Dissent. Judge Kavanaugh dissented as to jurisdiction, but did not decide the case on the merits. In a lengthy dissent, he wrote that the Anti-Injunction Act applies because a successful pre-enforcement suit would prevent the IRS from assessing and collecting the penalty from those who do not have health insurance. The ACA contains a provision indicating that the penalty be collected in the “same manner as an
assessable penalty under subchapter B of chapter 68” of the Tax Code. Judge Kavanaugh points out that “penalties under subchapter B of chapter 68 in turn must ‘be assessed and collected in the same manner as taxes.’” (emphasis in original). Because the ACA penalty is to be assessed and collected in the same manner as taxes, and taxes are shielded from pre-enforcement suits by the Anti-Injunction Act, ACA’s penalty likewise is shielded from such suits. Thus, the court lacks jurisdiction to decide this case at this time, he concluded.

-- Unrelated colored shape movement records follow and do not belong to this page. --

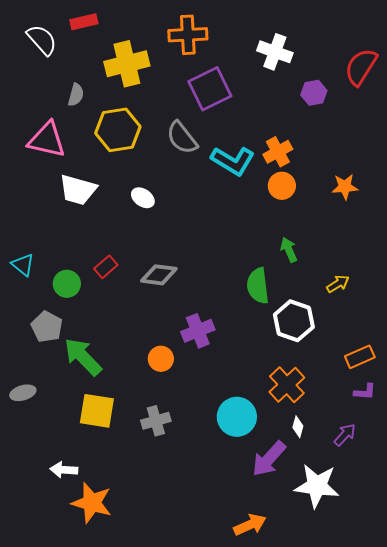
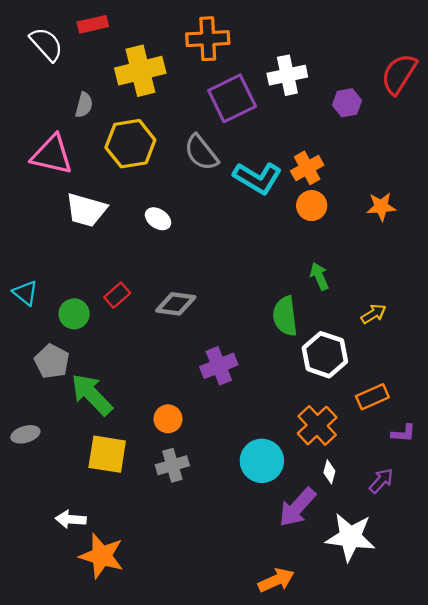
white cross: (275, 52) -> (287, 75), moved, turned -32
orange rectangle: (360, 357) -> (372, 397), moved
orange circle: (161, 359) -> (168, 419), moved

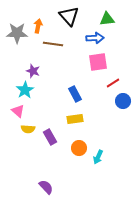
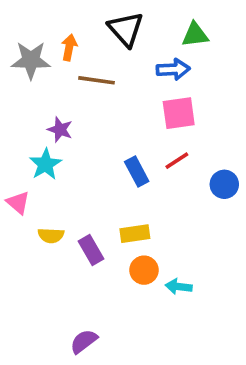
red line: (113, 83) -> (177, 161), moved
pink triangle: (18, 111) -> (18, 203), moved
yellow rectangle: (75, 119) -> (135, 234), moved
cyan arrow: (98, 157) -> (179, 287), turned 72
purple semicircle: (46, 187) -> (84, 341), turned -84

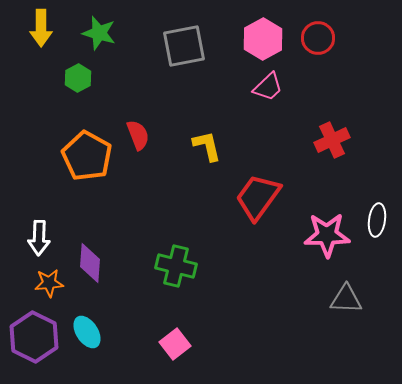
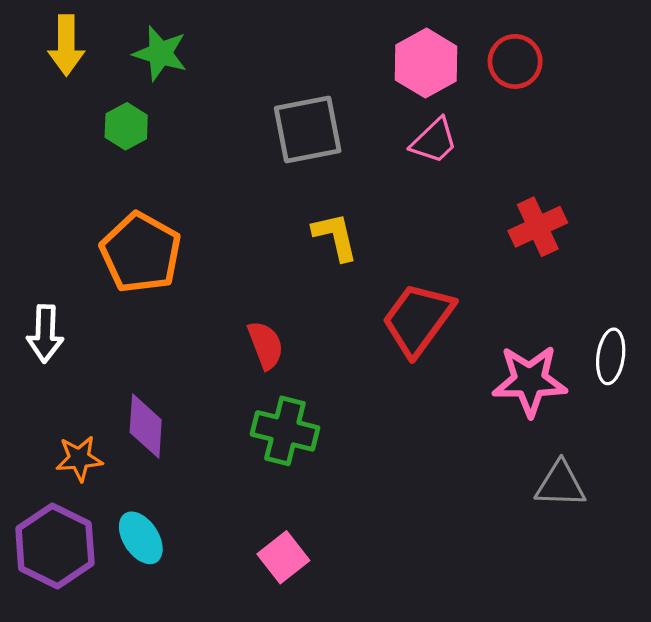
gray square: (184, 46) -> (308, 130), moved
red semicircle: (138, 135) -> (266, 345), moved
white arrow: (39, 238) -> (45, 334), moved

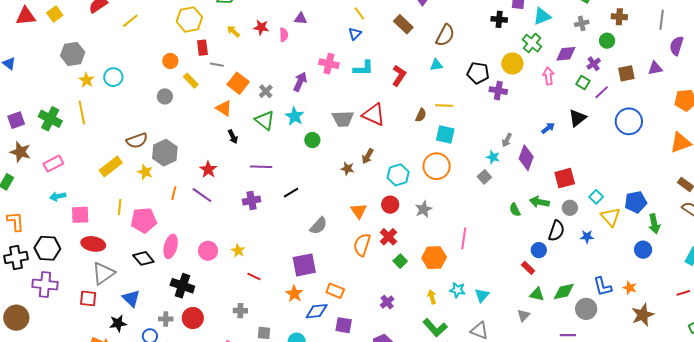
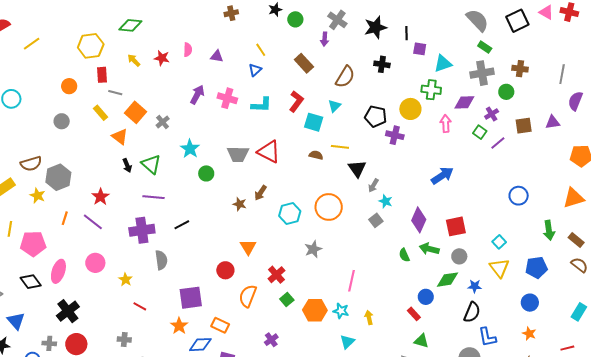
purple triangle: (301, 19) -> (217, 56), moved
black cross: (499, 19) -> (382, 64), moved
gray cross: (582, 23) -> (482, 73), size x1.6
pink semicircle: (284, 35) -> (188, 50), moved
green cross: (532, 43) -> (431, 90), turned -36
cyan triangle: (436, 65) -> (334, 106), turned -40
red L-shape: (399, 76) -> (296, 101), moved
yellow rectangle: (191, 81) -> (100, 113), moved
purple arrow: (300, 82) -> (197, 95), moved
brown semicircle: (421, 115) -> (316, 155), turned -104
black triangle: (577, 118) -> (357, 169), moved, turned -30
green triangle: (265, 120) -> (151, 164), moved
blue circle: (629, 121) -> (519, 196), moved, size x0.7
blue arrow: (548, 128) -> (442, 176), size x1.6
cyan square: (445, 134) -> (314, 122), moved
gray arrow: (507, 140) -> (373, 185), moved
purple diamond: (526, 158) -> (419, 220), moved
cyan square: (596, 197) -> (499, 242), moved
purple cross: (252, 201) -> (142, 230), size x1.4
blue pentagon: (636, 202) -> (536, 267), moved
red circle: (390, 205) -> (225, 270), moved
green arrow: (654, 224) -> (549, 230), moved
gray semicircle: (319, 226) -> (161, 260), moved, turned -54
black semicircle: (556, 231) -> (472, 312), moved
orange semicircle: (362, 245) -> (248, 296), moved
pink circle: (208, 251) -> (95, 263), moved
orange hexagon: (434, 258) -> (315, 310), moved
black cross: (182, 286) -> (68, 311), turned 30
orange star: (630, 288) -> (529, 334), moved
cyan star: (457, 290) -> (341, 311), moved
green diamond: (564, 291) -> (448, 280), moved
cyan triangle: (482, 295) -> (347, 342), moved
yellow arrow: (432, 297) -> (369, 318), moved

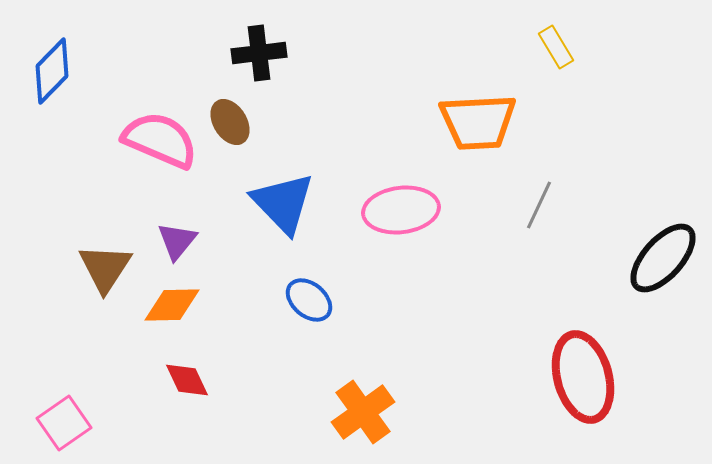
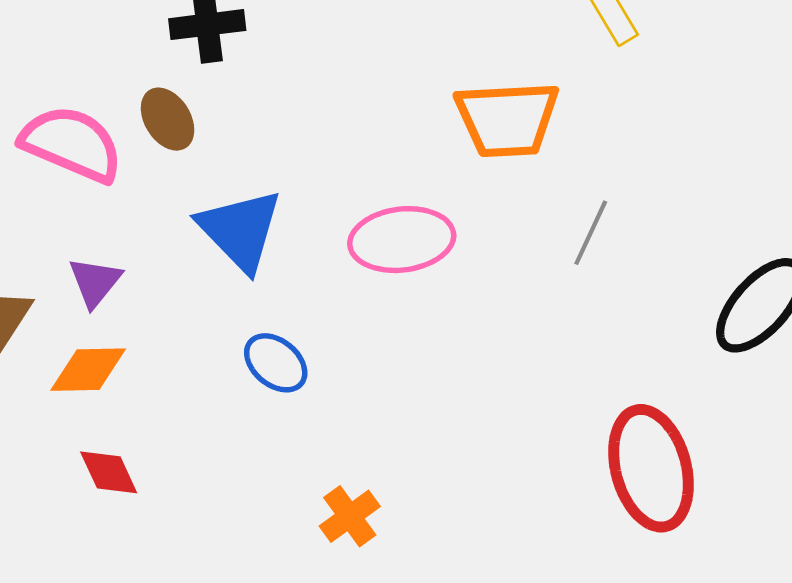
orange cross: (363, 412) -> (350, 516), size x0.7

White House reaction. Stephanie Cutter, Assistant to the President and Deputy Senior Advisor, reacted quickly to the court’s ruling, posting on the White House blog that “the Affordable Care Act scored another win in court when the District of Columbia Circuit Court of Appeals ruled that the law is constitutional. In upholding the constitutionality of the law, Judge Laurence H. Silberman reaffirmed that Congress has the constitutional authority ‘to forge national solutions to national problems’ like the need to provide affordable, quality health care to all Americans.”

“The ruling is yet another victory for the millions of Americans who are already benefitting from the law including the parents of children with preexisting conditions, women getting mammograms with no out-of-pocket cost, seniors saving hundreds of dollars on their prescription drugs, and one million young adults now newly insured through their parent’s plan,” Cutter wrote.